**WORK TASK**
Please retype every line of the entries below, character for character.

[[ DATA PROVIDED, beginning ]]

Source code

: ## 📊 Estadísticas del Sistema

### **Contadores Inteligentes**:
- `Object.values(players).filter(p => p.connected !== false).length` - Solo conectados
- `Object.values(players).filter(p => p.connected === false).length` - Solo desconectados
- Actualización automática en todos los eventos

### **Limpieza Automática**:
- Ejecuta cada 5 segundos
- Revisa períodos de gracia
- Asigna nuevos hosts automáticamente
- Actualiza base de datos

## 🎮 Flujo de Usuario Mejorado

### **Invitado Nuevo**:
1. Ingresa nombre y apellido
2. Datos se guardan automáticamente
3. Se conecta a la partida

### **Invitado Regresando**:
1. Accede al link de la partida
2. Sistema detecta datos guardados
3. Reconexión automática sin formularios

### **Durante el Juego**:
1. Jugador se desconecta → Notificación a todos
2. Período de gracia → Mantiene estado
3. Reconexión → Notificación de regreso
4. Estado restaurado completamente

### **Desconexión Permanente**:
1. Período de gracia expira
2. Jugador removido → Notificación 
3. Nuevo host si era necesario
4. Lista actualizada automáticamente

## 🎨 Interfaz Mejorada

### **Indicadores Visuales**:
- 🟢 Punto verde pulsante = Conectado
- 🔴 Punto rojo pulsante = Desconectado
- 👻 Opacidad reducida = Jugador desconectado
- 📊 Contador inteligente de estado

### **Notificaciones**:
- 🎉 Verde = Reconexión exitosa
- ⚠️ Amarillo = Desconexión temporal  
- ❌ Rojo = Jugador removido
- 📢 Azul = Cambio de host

[[ DATA PROVIDED, end ]]

**RESULT BELOW**
Source code

: ## 📊 Estadísticas del Sistema

### **Contadores Inteligentes**:
- `Object.values(players).filter(p => p.connected !== false).length` - Solo conectados
- `Object.values(players).filter(p => p.connected === false).length` - Solo desconectados
- Actualización automática en todos los eventos

### **Limpieza Automática**:
- Ejecuta cada 5 segundos
- Revisa períodos de gracia
- Asigna nuevos hosts automáticamente
- Actualiza base de datos

## 🎮 Flujo de Usuario Mejorado

### **Invitado Nuevo**:
1. Ingresa nombre y apellido
2. Datos se guardan automáticamente
3. Se conecta a la partida

### **Invitado Regresando**:
1. Accede al link de la partida
2. Sistema detecta datos guardados
3. Reconexión automática sin formularios

### **Durante el Juego**:
1. Jugador se desconecta → Notificación a todos
2. Período de gracia → Mantiene estado
3. Reconexión → Notificación de regreso
4. Estado restaurado completamente

### **Desconexión Permanente**:
1. Período de gracia expira
2. Jugador removido → Notificación 
3. Nuevo host si era necesario
4. Lista actualizada automáticamente

## 🎨 Interfaz Mejorada

### **Indicadores Visuales**:
- 🟢 Punto verde pulsante = Conectado
- 🔴 Punto rojo pulsante = Desconectado
- 👻 Opacidad reducida = Jugador desconectado
- 📊 Contador inteligente de estado

### **Notificaciones**:
- 🎉 Verde = Reconexión exitosa
- ⚠️ Amarillo = Desconexión temporal  
- ❌ Rojo = Jugador removido
- 📢 Azul = Cambio de host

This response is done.